Rosser is not only a board member for Work to Ride, he also co-founded the Philadelphia Polo Classic, the city’s first-ever polo event. Proceeds from the annual event held at Fairmount Park benefit the Work to Ride program.

Rosser’s focus as of late has been on raising funds for the multimillion-dollar expansion of the Chamounix Equestrian Center, the ‘barn’ he came upon unexpectedly during his youth that houses the Work to Ride program.

Thus far, Rosser said roughly $10 million has been raised of the $12 million that is needed to make the equestrian center a year-round facility.

“Originally, our goal was $10 million for the capital campaign and then recently we found out about the increased costs of construction due to COVID so we’ve raised the goal to $12 million,” he said, pointing to pandemic-related supply chain issues that pushed up the price of materials, labor, transport, and other items. “We’re experiencing a 20 percent increase in construction costs since we last received any sort of budget estimate.”

Nevertheless, the project is moving forward. Rosser said Work to Ride is getting ready to issue an invitation to bid to a selected short list of contractors for the project, which includes renovating the existing stables — that are leased from the city for a dollar a year — and building a new 45,000-square-feet indoor riding facility with seating. Ground is expected to be broken on the project this fall.

“Right now we just have our outdoor riding ring, which limits us during the winter months,” said Rosser. “So our priority is getting up the new indoor facility because that will allow the organization to function at a full capacity without any weather disruptions, whatever the time of the year.”

“In past winters, participants practiced in the outdoor arena in the dark with minimal lighting,” added Ruth Schemm, chair of the Work to Ride Board.

At the same time, Work to Ride will be able to serve more students. Currently, the various programs offered by the nonprofit reach between 300 and 400 kids on an annual basis, said Rosser, adding that the goal is to get that number up to between 500 to 700.

“The proposed indoor arena and renovations will allow us to expand our program to reach even more young people and transform more lives,” said Hiner.

According to Schemm, there are several planned upgrades to the existing barn, horse turnout and facilities, as well as specific student benefits that will include an improved area for riding and schooling horses, a newly designed tutoring and homework room, updated internet and computers, an area for visitors to watch competitions and schooling, enhanced horse housing and care areas, and a better space for Hiner and her staff.

The project’s successful path thus far is due to donors, city officials, program volunteers, Archer & Buchanan Architecture, and, of course, Rosser, who Schemm describes as an essential member of the fundraising team for Work to Ride.

“He entered the program when he was in grade school and has competed in polo matches in the U.S. and abroad — including Africa. He helps potential donors to understand how Work To Ride participants gain skills that go beyond the knowledge and skills needed to compete in equestrian sports,” she said. “He is able to articulate the impact of Work To Ride on his life and that of other program participants.”

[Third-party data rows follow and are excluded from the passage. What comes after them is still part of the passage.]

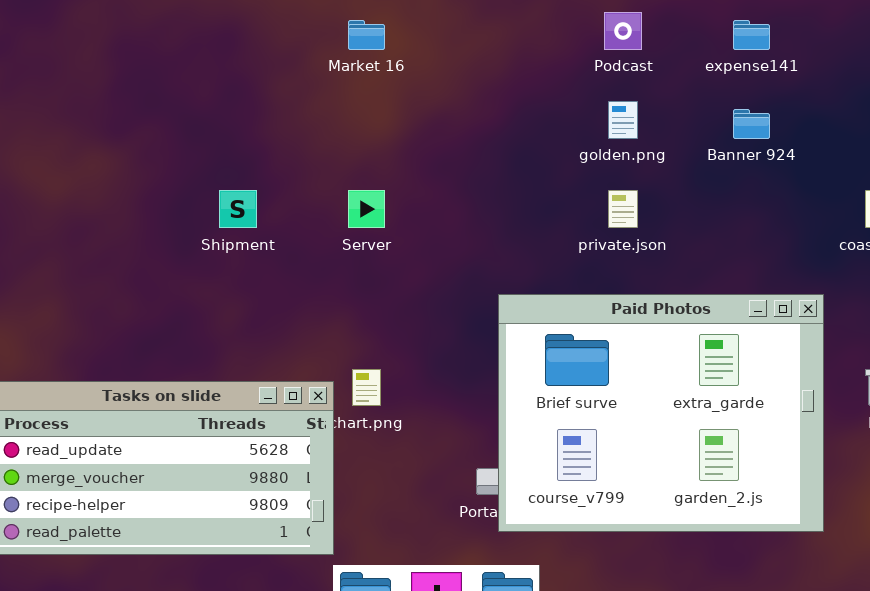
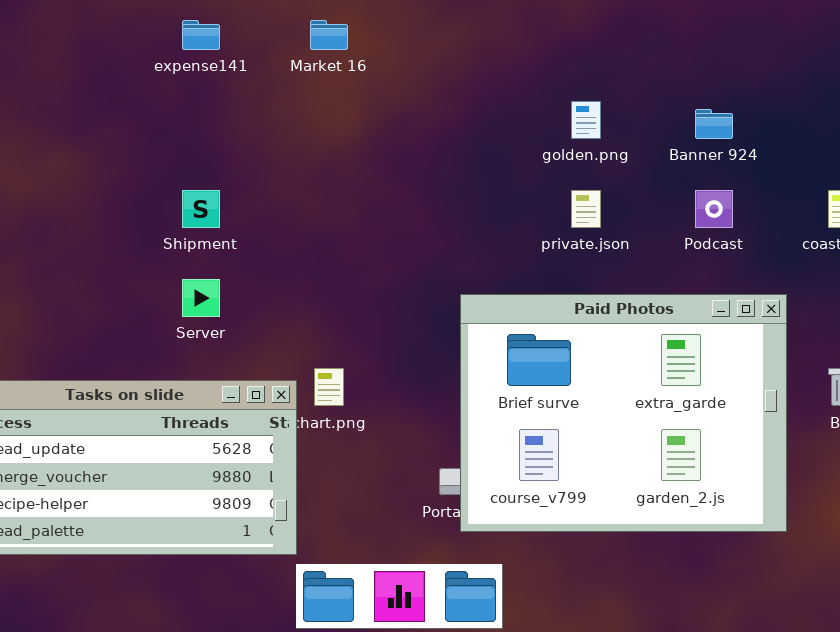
Podcast: [604,12,642,50] -> [695,190,733,228], moved
expense141: [733,20,770,50] -> [182,20,220,50], moved
Server: [348,190,385,228] -> [182,279,220,317], moved

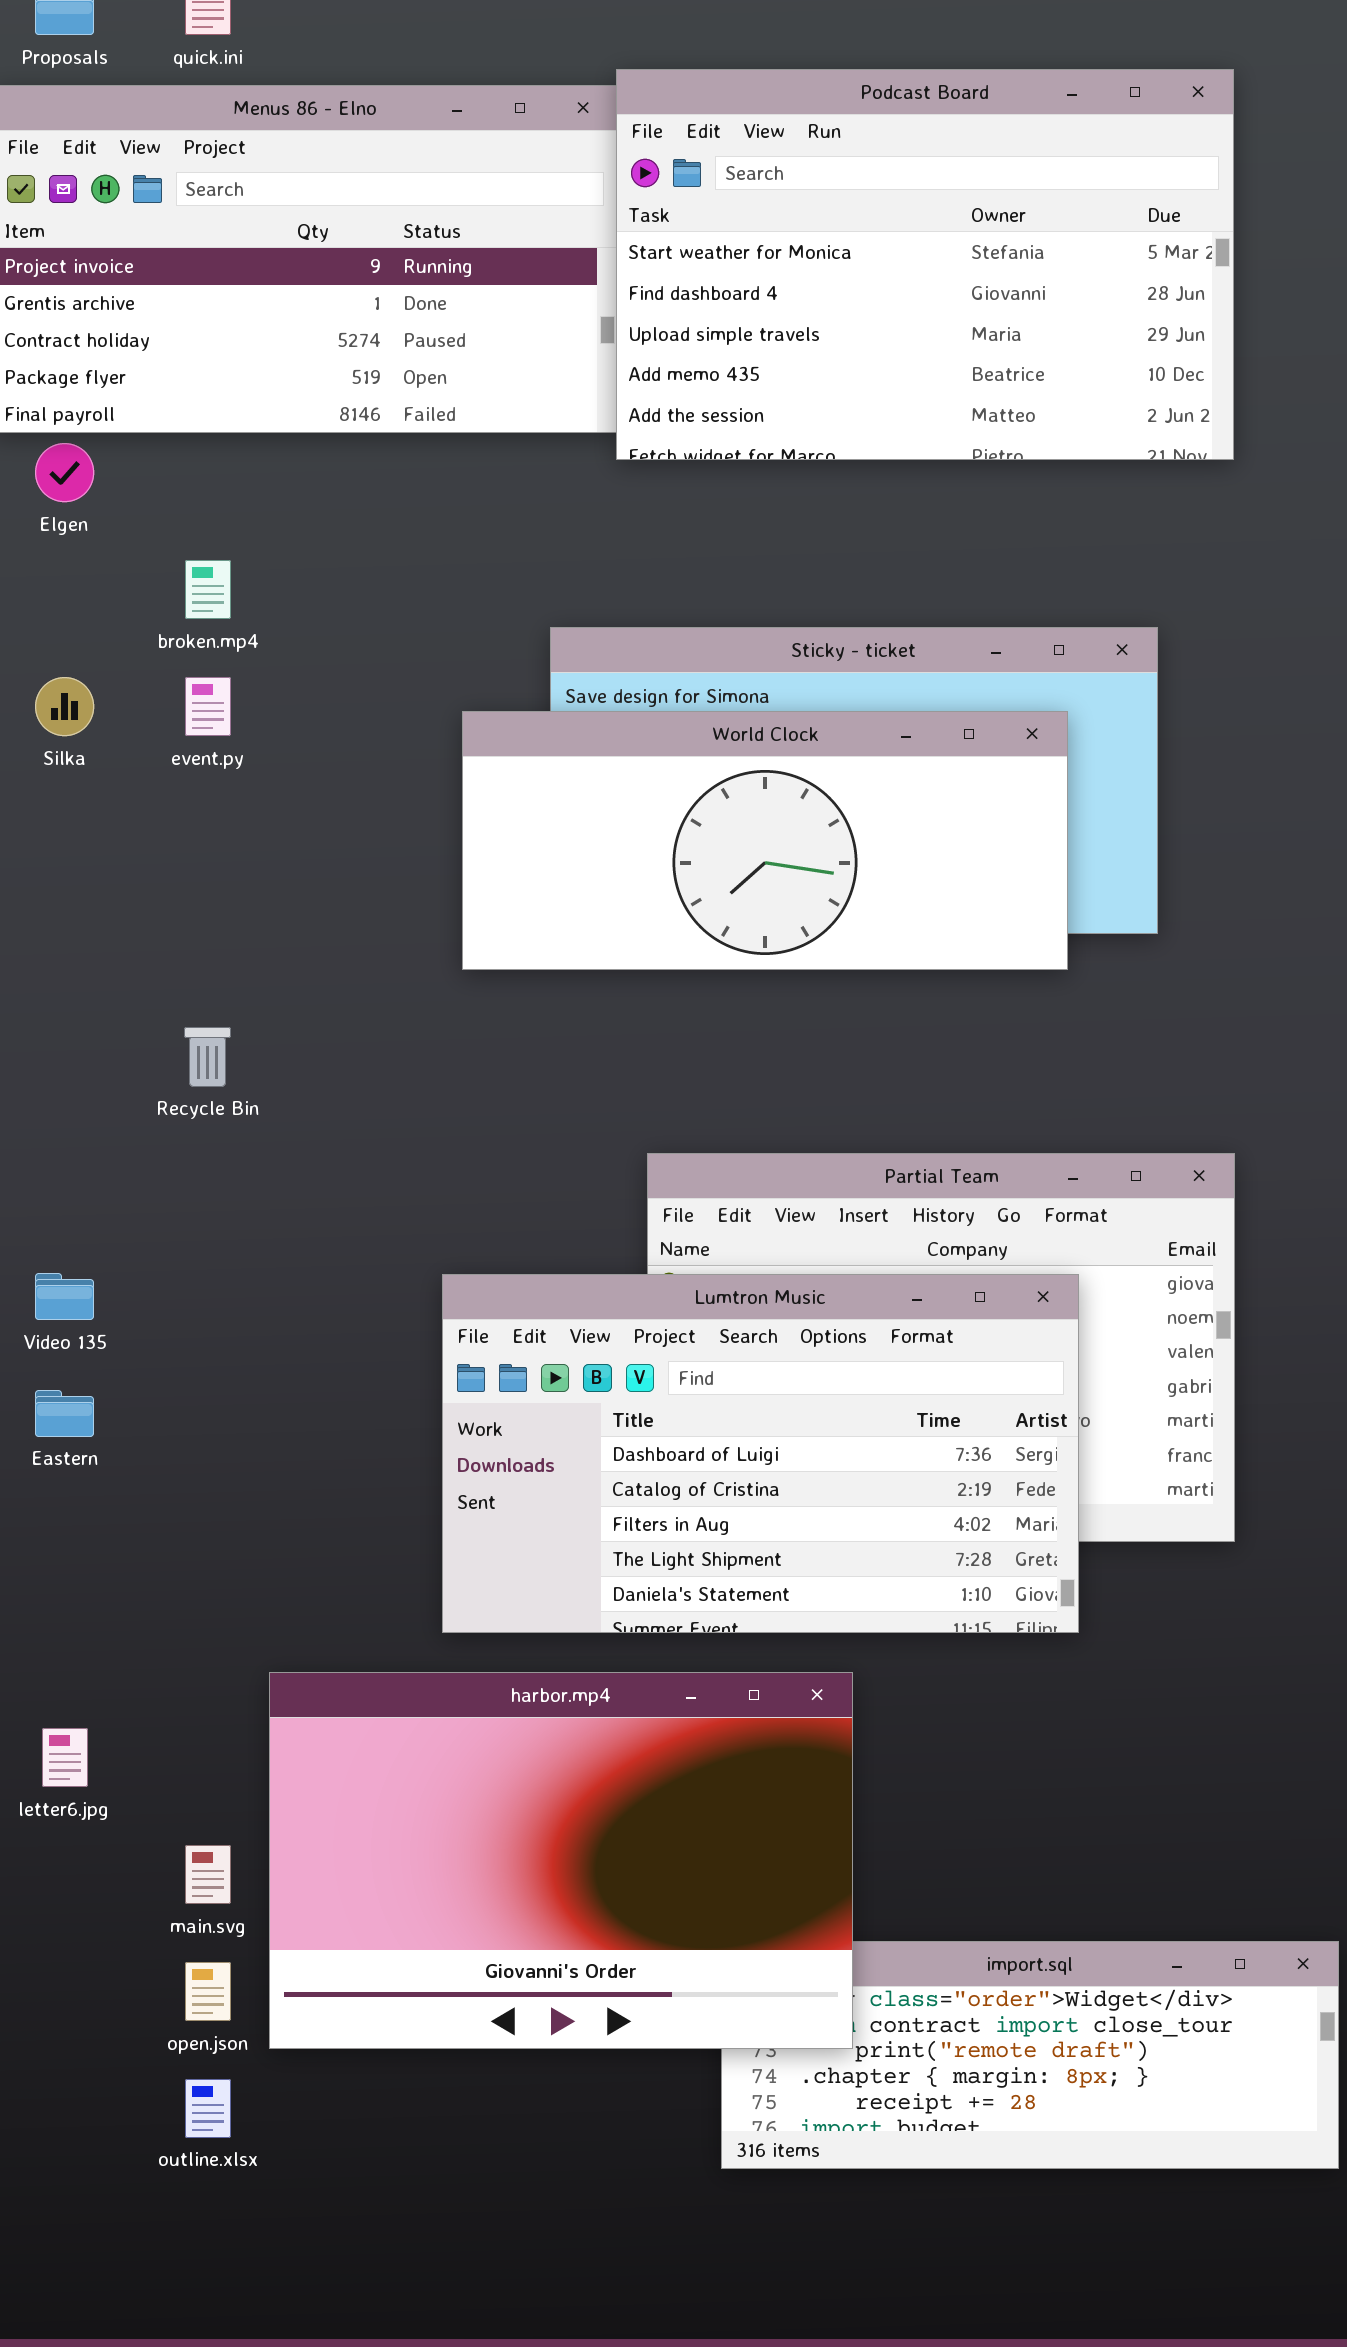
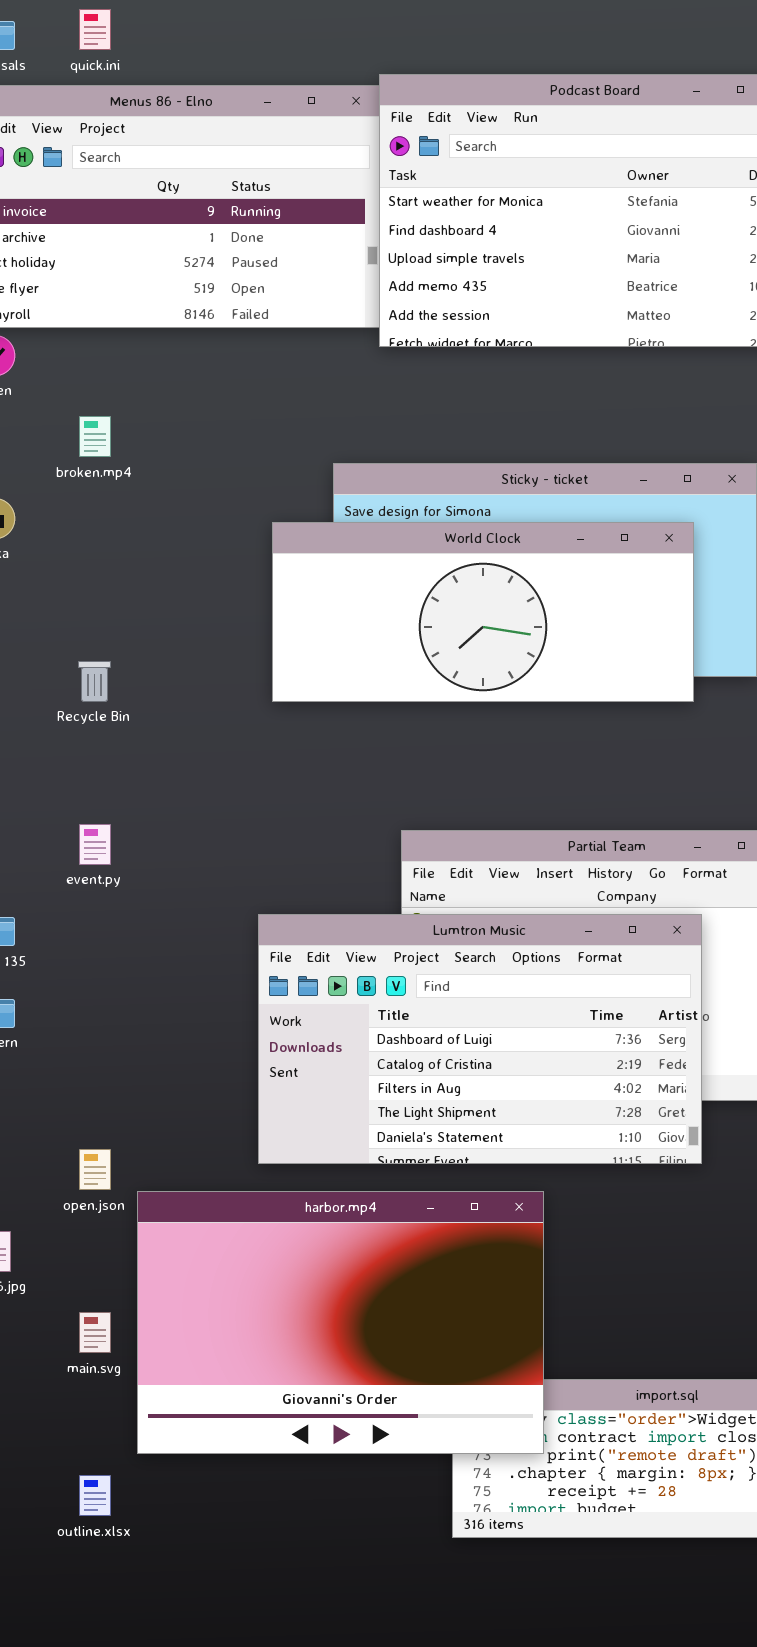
event.py: [185,677,231,736] -> [79,824,111,865], moved
Recycle Bin: [184,1027,231,1087] -> [78,661,111,702], moved
open.json: [185,1962,231,2021] -> [79,1149,111,1190], moved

Schemm herself has been part of the Work to Ride family since 2007. She describes the organization as “sticky.”

“Once involved a bit, people find that their involvement increases and soon Work To Ride becomes a home away from home,” she said. “I have watched the talents of participants expand as they become more accomplished in equestrian sports, school success and social skills. Seeing the development of program participants is powerful, especially when observed over many years.”

And though student participants may face some dirty stuff when they join the program — namely shoveling horse manure — the otherworldly experience they gain through Work to Ride lifts them above their environment of drugs, crime, violence, and hatred. And horses don’t judge you.